◆ What you need to do ◆
Change "collectors" to "collected by" throughout the lines below, leaving everything else unchanged.

◆ Collection entries ◆
◇ ◇ ◇ ◇ ◇

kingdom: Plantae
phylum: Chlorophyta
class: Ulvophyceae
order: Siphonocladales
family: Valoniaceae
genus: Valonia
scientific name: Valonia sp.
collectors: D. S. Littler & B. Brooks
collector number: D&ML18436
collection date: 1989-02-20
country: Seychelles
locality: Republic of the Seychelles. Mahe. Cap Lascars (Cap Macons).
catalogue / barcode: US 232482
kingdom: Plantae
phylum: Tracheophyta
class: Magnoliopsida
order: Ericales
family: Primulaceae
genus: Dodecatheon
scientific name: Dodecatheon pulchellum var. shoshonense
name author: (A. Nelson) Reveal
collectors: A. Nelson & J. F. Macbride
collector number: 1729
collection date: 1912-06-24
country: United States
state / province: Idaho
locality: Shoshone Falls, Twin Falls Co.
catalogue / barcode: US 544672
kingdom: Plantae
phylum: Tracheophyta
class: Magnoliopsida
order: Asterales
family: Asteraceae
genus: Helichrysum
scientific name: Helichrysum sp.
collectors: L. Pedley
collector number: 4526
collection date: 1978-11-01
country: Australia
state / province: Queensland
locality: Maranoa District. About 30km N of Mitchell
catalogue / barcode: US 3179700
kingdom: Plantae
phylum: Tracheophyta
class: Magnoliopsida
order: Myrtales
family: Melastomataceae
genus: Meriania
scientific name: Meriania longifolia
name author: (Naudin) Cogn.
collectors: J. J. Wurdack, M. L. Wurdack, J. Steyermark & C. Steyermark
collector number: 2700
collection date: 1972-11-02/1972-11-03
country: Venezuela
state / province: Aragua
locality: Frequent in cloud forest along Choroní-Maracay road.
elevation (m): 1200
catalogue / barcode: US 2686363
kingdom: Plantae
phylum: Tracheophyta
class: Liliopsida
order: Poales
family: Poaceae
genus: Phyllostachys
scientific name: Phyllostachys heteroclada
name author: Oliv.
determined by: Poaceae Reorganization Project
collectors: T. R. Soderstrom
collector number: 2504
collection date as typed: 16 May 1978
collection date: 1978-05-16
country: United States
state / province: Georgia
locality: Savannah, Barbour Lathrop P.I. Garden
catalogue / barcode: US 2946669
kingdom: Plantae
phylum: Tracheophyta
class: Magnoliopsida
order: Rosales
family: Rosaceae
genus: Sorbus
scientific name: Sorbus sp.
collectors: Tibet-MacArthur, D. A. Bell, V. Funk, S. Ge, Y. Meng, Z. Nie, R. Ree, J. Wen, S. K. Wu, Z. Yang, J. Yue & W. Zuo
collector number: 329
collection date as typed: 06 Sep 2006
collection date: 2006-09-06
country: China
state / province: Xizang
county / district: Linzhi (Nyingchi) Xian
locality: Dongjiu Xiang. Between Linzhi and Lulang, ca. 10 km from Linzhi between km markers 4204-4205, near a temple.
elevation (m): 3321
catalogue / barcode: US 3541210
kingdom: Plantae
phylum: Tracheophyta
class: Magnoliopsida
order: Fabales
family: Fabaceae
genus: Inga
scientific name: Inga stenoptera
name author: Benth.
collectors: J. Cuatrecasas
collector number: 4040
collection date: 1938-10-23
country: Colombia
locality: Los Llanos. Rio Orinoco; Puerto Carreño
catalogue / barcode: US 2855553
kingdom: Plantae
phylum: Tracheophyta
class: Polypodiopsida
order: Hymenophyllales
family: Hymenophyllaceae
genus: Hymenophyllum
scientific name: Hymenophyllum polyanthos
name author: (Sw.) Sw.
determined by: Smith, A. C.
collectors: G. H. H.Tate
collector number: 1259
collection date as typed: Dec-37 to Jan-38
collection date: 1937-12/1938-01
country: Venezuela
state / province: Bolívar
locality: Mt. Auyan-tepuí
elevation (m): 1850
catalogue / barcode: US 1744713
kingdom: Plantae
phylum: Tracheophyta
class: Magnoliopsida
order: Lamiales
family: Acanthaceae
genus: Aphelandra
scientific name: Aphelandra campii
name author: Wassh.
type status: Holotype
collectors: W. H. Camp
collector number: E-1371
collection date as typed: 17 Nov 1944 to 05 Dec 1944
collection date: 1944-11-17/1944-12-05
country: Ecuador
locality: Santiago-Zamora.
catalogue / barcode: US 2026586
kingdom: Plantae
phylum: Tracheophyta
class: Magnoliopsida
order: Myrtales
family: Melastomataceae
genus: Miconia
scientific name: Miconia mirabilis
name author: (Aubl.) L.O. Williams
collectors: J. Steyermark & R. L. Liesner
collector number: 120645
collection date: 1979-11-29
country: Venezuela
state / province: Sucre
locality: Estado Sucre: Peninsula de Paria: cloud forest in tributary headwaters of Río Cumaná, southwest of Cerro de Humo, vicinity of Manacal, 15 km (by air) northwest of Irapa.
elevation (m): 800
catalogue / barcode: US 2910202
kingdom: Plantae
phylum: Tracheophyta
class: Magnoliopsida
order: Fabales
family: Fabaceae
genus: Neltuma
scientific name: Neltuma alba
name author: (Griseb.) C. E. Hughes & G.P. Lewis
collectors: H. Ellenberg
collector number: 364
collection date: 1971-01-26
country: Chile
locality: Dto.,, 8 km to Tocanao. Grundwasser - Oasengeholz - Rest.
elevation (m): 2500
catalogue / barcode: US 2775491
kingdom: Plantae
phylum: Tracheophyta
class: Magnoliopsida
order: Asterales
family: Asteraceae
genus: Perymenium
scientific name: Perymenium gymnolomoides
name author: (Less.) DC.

◇ ◇ ◇ ◇ ◇

◆ Response to this task ◆
kingdom: Plantae
phylum: Chlorophyta
class: Ulvophyceae
order: Siphonocladales
family: Valoniaceae
genus: Valonia
scientific name: Valonia sp.
collected by: D. S. Littler & B. Brooks
collector number: D&ML18436
collection date: 1989-02-20
country: Seychelles
locality: Republic of the Seychelles. Mahe. Cap Lascars (Cap Macons).
catalogue / barcode: US 232482
kingdom: Plantae
phylum: Tracheophyta
class: Magnoliopsida
order: Ericales
family: Primulaceae
genus: Dodecatheon
scientific name: Dodecatheon pulchellum var. shoshonense
name author: (A. Nelson) Reveal
collected by: A. Nelson & J. F. Macbride
collector number: 1729
collection date: 1912-06-24
country: United States
state / province: Idaho
locality: Shoshone Falls, Twin Falls Co.
catalogue / barcode: US 544672
kingdom: Plantae
phylum: Tracheophyta
class: Magnoliopsida
order: Asterales
family: Asteraceae
genus: Helichrysum
scientific name: Helichrysum sp.
collected by: L. Pedley
collector number: 4526
collection date: 1978-11-01
country: Australia
state / province: Queensland
locality: Maranoa District. About 30km N of Mitchell
catalogue / barcode: US 3179700
kingdom: Plantae
phylum: Tracheophyta
class: Magnoliopsida
order: Myrtales
family: Melastomataceae
genus: Meriania
scientific name: Meriania longifolia
name author: (Naudin) Cogn.
collected by: J. J. Wurdack, M. L. Wurdack, J. Steyermark & C. Steyermark
collector number: 2700
collection date: 1972-11-02/1972-11-03
country: Venezuela
state / province: Aragua
locality: Frequent in cloud forest along Choroní-Maracay road.
elevation (m): 1200
catalogue / barcode: US 2686363
kingdom: Plantae
phylum: Tracheophyta
class: Liliopsida
order: Poales
family: Poaceae
genus: Phyllostachys
scientific name: Phyllostachys heteroclada
name author: Oliv.
determined by: Poaceae Reorganization Project
collected by: T. R. Soderstrom
collector number: 2504
collection date as typed: 16 May 1978
collection date: 1978-05-16
country: United States
state / province: Georgia
locality: Savannah, Barbour Lathrop P.I. Garden
catalogue / barcode: US 2946669
kingdom: Plantae
phylum: Tracheophyta
class: Magnoliopsida
order: Rosales
family: Rosaceae
genus: Sorbus
scientific name: Sorbus sp.
collected by: Tibet-MacArthur, D. A. Bell, V. Funk, S. Ge, Y. Meng, Z. Nie, R. Ree, J. Wen, S. K. Wu, Z. Yang, J. Yue & W. Zuo
collector number: 329
collection date as typed: 06 Sep 2006
collection date: 2006-09-06
country: China
state / province: Xizang
county / district: Linzhi (Nyingchi) Xian
locality: Dongjiu Xiang. Between Linzhi and Lulang, ca. 10 km from Linzhi between km markers 4204-4205, near a temple.
elevation (m): 3321
catalogue / barcode: US 3541210
kingdom: Plantae
phylum: Tracheophyta
class: Magnoliopsida
order: Fabales
family: Fabaceae
genus: Inga
scientific name: Inga stenoptera
name author: Benth.
collected by: J. Cuatrecasas
collector number: 4040
collection date: 1938-10-23
country: Colombia
locality: Los Llanos. Rio Orinoco; Puerto Carreño
catalogue / barcode: US 2855553
kingdom: Plantae
phylum: Tracheophyta
class: Polypodiopsida
order: Hymenophyllales
family: Hymenophyllaceae
genus: Hymenophyllum
scientific name: Hymenophyllum polyanthos
name author: (Sw.) Sw.
determined by: Smith, A. C.
collected by: G. H. H.Tate
collector number: 1259
collection date as typed: Dec-37 to Jan-38
collection date: 1937-12/1938-01
country: Venezuela
state / province: Bolívar
locality: Mt. Auyan-tepuí
elevation (m): 1850
catalogue / barcode: US 1744713
kingdom: Plantae
phylum: Tracheophyta
class: Magnoliopsida
order: Lamiales
family: Acanthaceae
genus: Aphelandra
scientific name: Aphelandra campii
name author: Wassh.
type status: Holotype
collected by: W. H. Camp
collector number: E-1371
collection date as typed: 17 Nov 1944 to 05 Dec 1944
collection date: 1944-11-17/1944-12-05
country: Ecuador
locality: Santiago-Zamora.
catalogue / barcode: US 2026586
kingdom: Plantae
phylum: Tracheophyta
class: Magnoliopsida
order: Myrtales
family: Melastomataceae
genus: Miconia
scientific name: Miconia mirabilis
name author: (Aubl.) L.O. Williams
collected by: J. Steyermark & R. L. Liesner
collector number: 120645
collection date: 1979-11-29
country: Venezuela
state / province: Sucre
locality: Estado Sucre: Peninsula de Paria: cloud forest in tributary headwaters of Río Cumaná, southwest of Cerro de Humo, vicinity of Manacal, 15 km (by air) northwest of Irapa.
elevation (m): 800
catalogue / barcode: US 2910202
kingdom: Plantae
phylum: Tracheophyta
class: Magnoliopsida
order: Fabales
family: Fabaceae
genus: Neltuma
scientific name: Neltuma alba
name author: (Griseb.) C. E. Hughes & G.P. Lewis
collected by: H. Ellenberg
collector number: 364
collection date: 1971-01-26
country: Chile
locality: Dto.,, 8 km to Tocanao. Grundwasser - Oasengeholz - Rest.
elevation (m): 2500
catalogue / barcode: US 2775491
kingdom: Plantae
phylum: Tracheophyta
class: Magnoliopsida
order: Asterales
family: Asteraceae
genus: Perymenium
scientific name: Perymenium gymnolomoides
name author: (Less.) DC.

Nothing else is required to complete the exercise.